# Dataset records
= Beginning of Section =
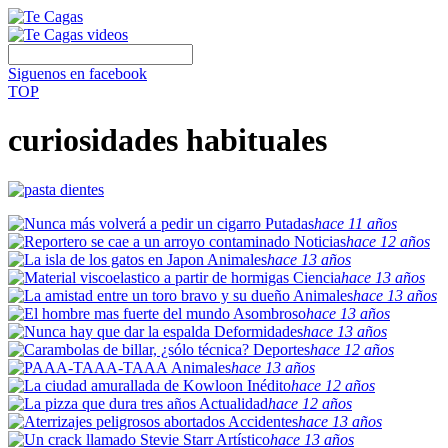
Siguenos en facebook
TOP
curiosidades habituales
Putadas
hace 11 años
Noticias
hace 12 años
Animales
hace 13 años
Ciencia
hace 13 años
Animales
hace 13 años
Asombroso
hace 13 años
Deformidades
hace 13 años
Deportes
hace 12 años
Animales
hace 13 años
Inédito
hace 12 años
Actualidad
hace 12 años
Accidentes
hace 13 años
Artístico
hace 13 años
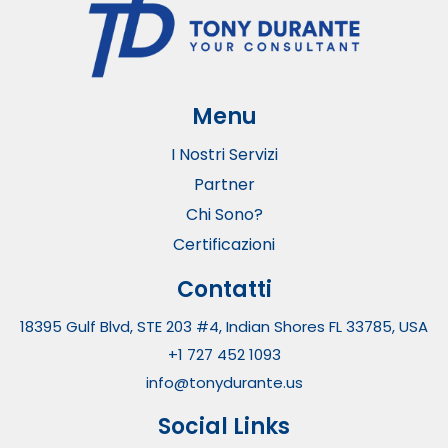
Menu
I Nostri Servizi
Partner
Chi Sono?
Certificazioni
Contatti
18395 Gulf Blvd, STE 203 #4, Indian Shores FL 33785, USA
+1 727 452 1093
info@tonydurante.us
Social Links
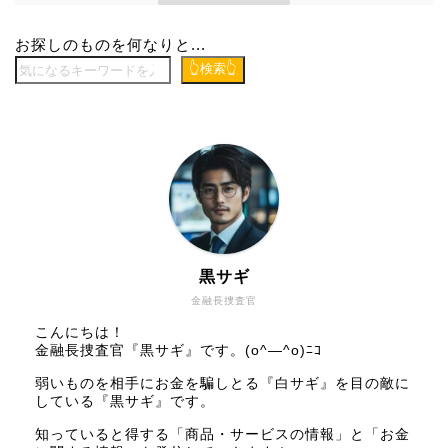
お探しのものを何なりと...
👆検索👆
黒サギ
金融長捜査官
こんにちは！
金融長捜査官『黒サギ』です。(o^―^o)ﾆｺ
弱いものを相手にお金を騙しとる『白サギ』を目の敵に
している『黒サギ』です。
知っていると得する「商品・サービスの情報」と「お金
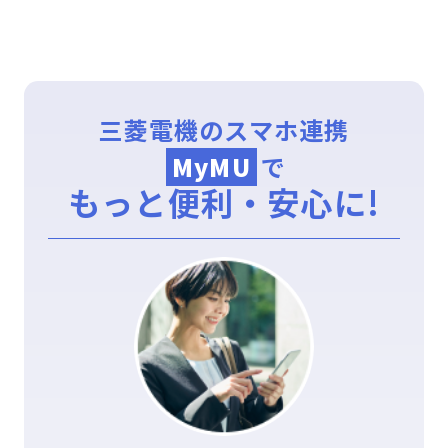
三菱電機のスマホ連携
MyMU
で
もっと便利・安心に!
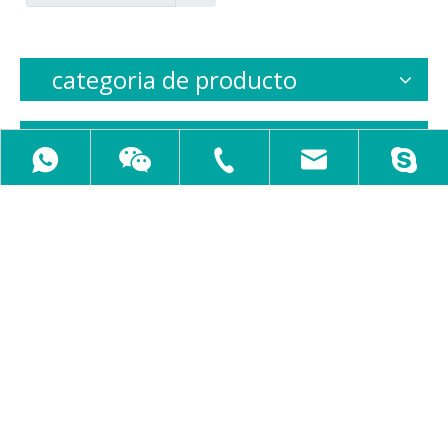
categoria de producto
Blog
+86 - 15305513028
lagunasjeff@gmail.com
jianfeng-chi
+86 -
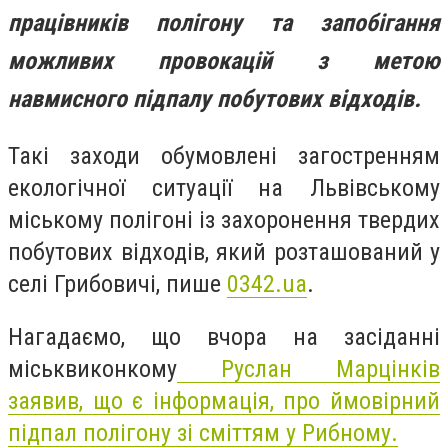
працівників полігону та запобігання
можливих провокацій з метою
навмисного підпалу побутових відходів.
Такі заходи обумовлені загостренням
екологічної ситуації на Львівському
міському полігоні із захоронення твердих
побутових відходів, який розташований у
селі Грибовичі, пише
0342.ua
.
Нагадаємо, що вчора на засіданні
міськвиконкому
Руслан Марцінків
заявив, що є інформація, про ймовірний
підпал полігону зі сміттям у Рибному.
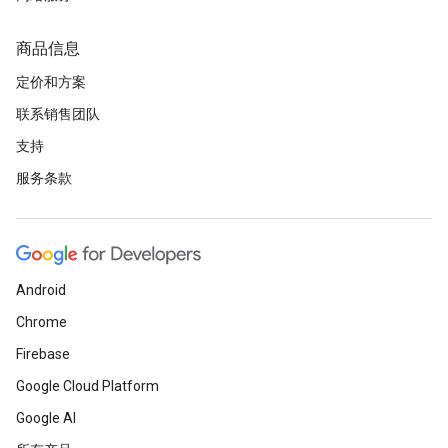
商品信息
定价和方案
联系销售团队
支持
服务条款
Android
Chrome
Firebase
Google Cloud Platform
Google AI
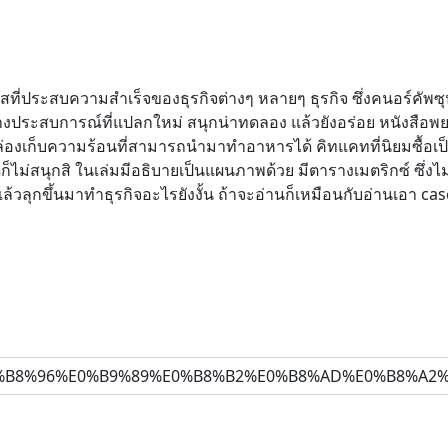
คสที่ประสบความสำเร็จของธุรกิจต่างๆ หลายๆ ธุรกิจ ซึ่งคนอร์คัพซุ
้างประสบการณ์ที่แปลกใหม่ สนุกน่าทดลอง แล้วยังอร่อย หนังสือพย
ชว์ กล่องเก็บความร้อนที่สามารถนำมาทำอาหารได้ คิทแคทที่นิยมซื้
ก็ไม่สนุกสิ ในเล่มมีอธิบายเป็นแผนภาพด้วย มีตารางเมตริกซ์ ซึ่ง
นแล้วลุกขึ้นมาทำธุรกิจอะไรยังงั้น ถ้าจะอ่านก็เหมือนกับอ่านเอา ca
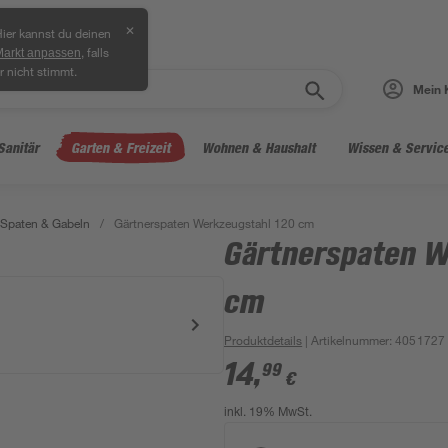
✕
ier kannst du deinen
, falls
Markt anpassen
r nicht stimmt.
Mein 
Sanitär
Garten & Freizeit
Wohnen & Haushalt
Wissen & Servic
 Spaten & Gabeln
/
Gärtnerspaten Werkzeugstahl 120 cm
Gärtnerspaten W
cm
Produktdetails
| Artikelnummer
:
4051727
14
,
99
€
inkl. 19% MwSt.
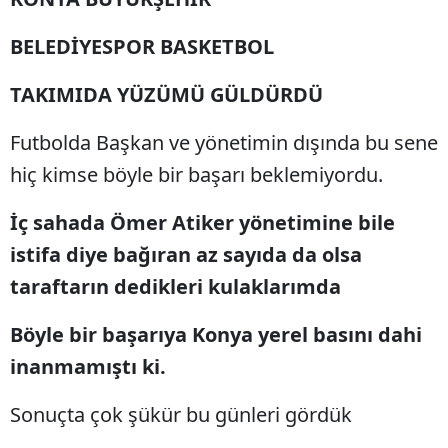
BELEDİYESPOR BASKETBOL
TAKIMIDA YÜZÜMÜ GÜLDÜRDÜ
Futbolda Başkan ve yönetimin dışında bu sene
hiç kimse böyle bir başarı beklemiyordu.
İç sahada Ömer Atiker yönetimine bile
istifa diye bağıran az sayıda da olsa
taraftarın dedikleri kulaklarımda
Böyle bir başarıya Konya yerel basını dahi
inanmamıştı ki.
Sonuçta çok şükür bu günleri gördük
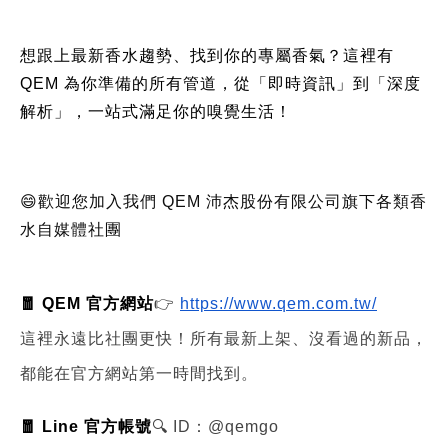
想跟上最新香水趨勢、找到你的專屬香氣？這裡有
QEM 為你準備的所有管道，從「即時資訊」到「深度
解析」，一站式滿足你的嗅覺生活！
😄歡迎您加入我們 QEM 沛杰股份有限公司旗下各類香
水自媒體社團
🧧 QEM 官方網站
👉
https://www.qem.com.tw/
這裡永遠比社團更快！所有最新上架、沒看過的新品，
都能在官方網站第一時間找到。
🧧 Line 官方帳號
🔍 ID：@qemgo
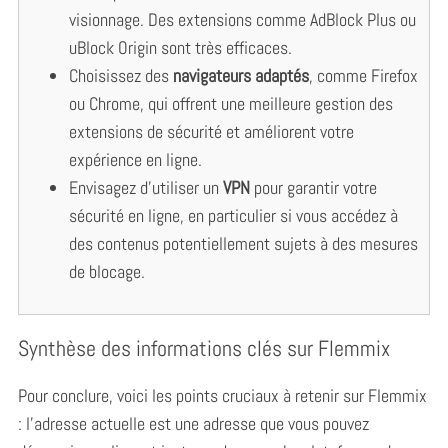
visionnage. Des extensions comme AdBlock Plus ou
uBlock Origin sont très efficaces.
Choisissez des
navigateurs adaptés
, comme Firefox
ou Chrome, qui offrent une meilleure gestion des
extensions de sécurité et améliorent votre
expérience en ligne.
Envisagez d’utiliser un
VPN
pour garantir votre
sécurité en ligne, en particulier si vous accédez à
des contenus potentiellement sujets à des mesures
de blocage.
Synthèse des informations clés sur Flemmix
Pour conclure, voici les points cruciaux à retenir sur Flemmix
: l’adresse actuelle est une adresse que vous pouvez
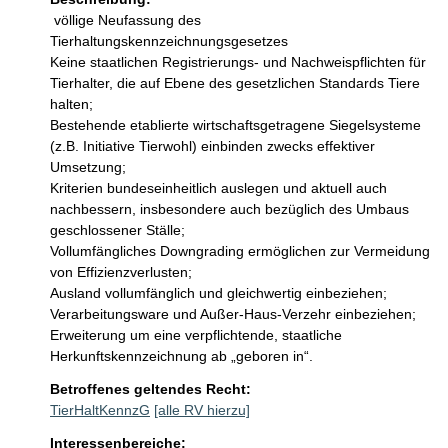
 völlige Neufassung des 
Tierhaltungskennzeichnungsgesetzes

Keine staatlichen Registrierungs- und Nachweispflichten für 
Tierhalter, die auf Ebene des gesetzlichen Standards Tiere 
halten;

Bestehende etablierte wirtschaftsgetragene Siegelsysteme 
(z.B. Initiative Tierwohl) einbinden zwecks effektiver 
Umsetzung;

Kriterien bundeseinheitlich auslegen und aktuell auch 
nachbessern, insbesondere auch bezüglich des Umbaus 
geschlossener Ställe;

Vollumfängliches Downgrading ermöglichen zur Vermeidung 
von Effizienzverlusten;

Ausland vollumfänglich und gleichwertig einbeziehen;

Verarbeitungsware und Außer-Haus-Verzehr einbeziehen;

Erweiterung um eine verpflichtende, staatliche 
Herkunftskennzeichnung ab „geboren in“.
Betroffenes geltendes Recht:
TierHaltKennzG
[alle RV hierzu]
Interessenbereiche:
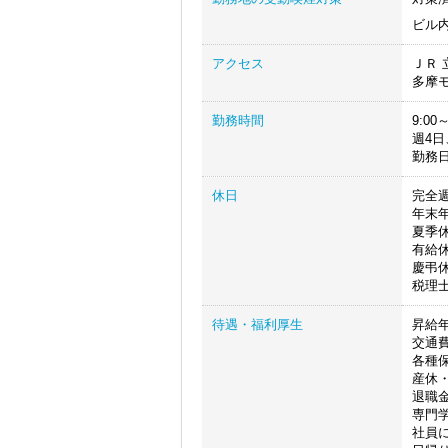
ビル
アクセス
ＪＲ 
多摩モ
勤務時間
9:00～
週4日
勤務
休日
完全
年末
夏季
有給
慶弔
税理
待遇・福利厚生
昇給年
交通
各種
産休
退職
専門
社員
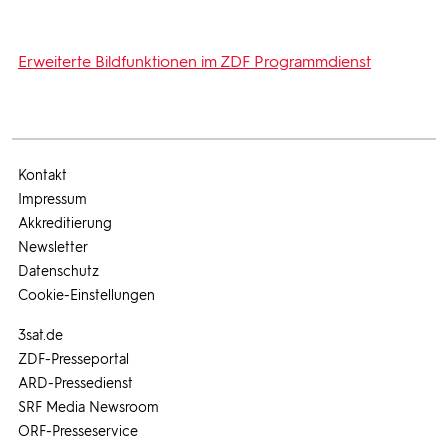
Erweiterte Bildfunktionen im ZDF Programmdienst
Kontakt
Impressum
Akkreditierung
Newsletter
Datenschutz
Cookie-Einstellungen
3sat.de
ZDF-Presseportal
ARD-Pressedienst
SRF Media Newsroom
ORF-Presseservice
= End of Section =
# Problem details
Pull every line of text from the material above and reproduce it without changes, leaving the pictures out of your answer.

# Solution to this problem
Siguenos en facebook
TOP
curiosidades habituales
Putadas
hace 11 años
Noticias
hace 12 años
Animales
hace 13 años
Ciencia
hace 13 años
Animales
hace 13 años
Asombroso
hace 13 años
Deformidades
hace 13 años
Deportes
hace 12 años
Animales
hace 13 años
Inédito
hace 12 años
Actualidad
hace 12 años
Accidentes
hace 13 años
Artístico
hace 13 años
Menu
I Nostri Servizi
Partner
Chi Sono?
Certificazioni
Contatti
18395 Gulf Blvd, STE 203 #4, Indian Shores FL 33785, USA
+1 727 452 1093
info@tonydurante.us
Social Links
お探しのものを何なりと...
👆検索👆
黒サギ
金融長捜査官
こんにちは！
金融長捜査官『黒サギ』です。(o^―^o)ﾆｺ
弱いものを相手にお金を騙しとる『白サギ』を目の敵に
している『黒サギ』です。
知っていると得する「商品・サービスの情報」と「お金
三菱電機のスマホ連携
MyMU
で
もっと便利・安心に!
categoria de producto
Blog
+86 - 15305513028
lagunasjeff@gmail.com
jianfeng-chi
+86 -
працівників полігону та запобігання
можливих провокацій з метою
навмисного підпалу побутових відходів.
Такі заходи обумовлені загостренням
екологічної ситуації на Львівському
міському полігоні із захоронення твердих
побутових відходів, який розташований у
селі Грибовичі, пише
0342.ua
.
Нагадаємо, що вчора на засіданні
міськвиконкому
Руслан Марцінків
заявив, що є інформація, про ймовірний
підпал полігону зі сміттям у Рибному.
商品信息
定价和方案
联系销售团队
支持
服务条款
Android
Chrome
Firebase
Google Cloud Platform
Google AI
คสที่ประสบความสำเร็จของธุรกิจต่างๆ หลายๆ ธุรกิจ ซึ่งคนอร์คัพซุ
้างประสบการณ์ที่แปลกใหม่ สนุกน่าทดลอง แล้วยังอร่อย หนังสือพย
ชว์ กล่องเก็บความร้อนที่สามารถนำมาทำอาหารได้ คิทแคทที่นิยมซื้
ก็ไม่สนุกสิ ในเล่มมีอธิบายเป็นแผนภาพด้วย มีตารางเมตริกซ์ ซึ่ง
นแล้วลุกขึ้นมาทำธุรกิจอะไรยังงั้น ถ้าจะอ่านก็เหมือนกับอ่านเอา ca
✕
ier kannst du deinen
, falls
Markt anpassen
r nicht stimmt.
Mein 
Sanitär
Garten & Freizeit
Wohnen & Haushalt
Wissen & Servic
 Spaten & Gabeln
/
Gärtnerspaten Werkzeugstahl 120 cm
Gärtnerspaten W
cm
Produktdetails
| Artikelnummer
:
4051727
14
,
99
€
inkl. 19% MwSt.
BELEDİYESPOR BASKETBOL
TAKIMIDA YÜZÜMÜ GÜLDÜRDÜ
Futbolda Başkan ve yönetimin dışında bu sene
hiç kimse böyle bir başarı beklemiyordu.
İç sahada Ömer Atiker yönetimine bile
istifa diye bağıran az sayıda da olsa
taraftarın dedikleri kulaklarımda
Böyle bir başarıya Konya yerel basını dahi
inanmamıştı ki.
Sonuçta çok şükür bu günleri gördük
想跟上最新香水趨勢、找到你的專屬香氣？這裡有
QEM 為你準備的所有管道，從「即時資訊」到「深度
解析」，一站式滿足你的嗅覺生活！
😄歡迎您加入我們 QEM 沛杰股份有限公司旗下各類香
水自媒體社團
🧧 QEM 官方網站
👉
https://www.qem.com.tw/
這裡永遠比社團更快！所有最新上架、沒看過的新品，
都能在官方網站第一時間找到。
🧧 Line 官方帳號
🔍 ID：@qemgo
visionnage. Des extensions comme AdBlock Plus ou
uBlock Origin sont très efficaces.
Choisissez des
navigateurs adaptés
, comme Firefox
ou Chrome, qui offrent une meilleure gestion des
extensions de sécurité et améliorent votre
expérience en ligne.
Envisagez d’utiliser un
VPN
pour garantir votre
sécurité en ligne, en particulier si vous accédez à
des contenus potentiellement sujets à des mesures
de blocage.
Synthèse des informations clés sur Flemmix
Pour conclure, voici les points cruciaux à retenir sur Flemmix
: l’adresse actuelle est une adresse que vous pouvez
 völlige Neufassung des 
Tierhaltungskennzeichnungsgesetzes

Keine staatlichen Registrierungs- und Nachweispflichten für 
Tierhalter, die auf Ebene des gesetzlichen Standards Tiere 
halten;

Bestehende etablierte wirtschaftsgetragene Siegelsysteme 
(z.B. Initiative Tierwohl) einbinden zwecks effektiver 
Umsetzung;

Kriterien bundeseinheitlich auslegen und aktuell auch 
nachbessern, insbesondere auch bezüglich des Umbaus 
geschlossener Ställe;

Vollumfängliches Downgrading ermöglichen zur Vermeidung 
von Effizienzverlusten;

Ausland vollumfänglich und gleichwertig einbeziehen;

Verarbeitungsware und Außer-Haus-Verzehr einbeziehen;

Erweiterung um eine verpflichtende, staatliche 
Herkunftskennzeichnung ab „geboren in“.
Betroffenes geltendes Recht:
TierHaltKennzG
[alle RV hierzu]
Interessenbereiche:
ビル
アクセス
ＪＲ 
多摩モ
勤務時間
9:00～
週4日
勤務
休日
完全
年末
夏季
有給
慶弔
税理
待遇・福利厚生
昇給年
交通
各種
産休
退職
専門
社員
Erweiterte Bildfunktionen im ZDF Programmdienst
Kontakt
Impressum
Akkreditierung
Newsletter
Datenschutz
Cookie-Einstellungen
3sat.de
ZDF-Presseportal
ARD-Pressedienst
SRF Media Newsroom
ORF-Presseservice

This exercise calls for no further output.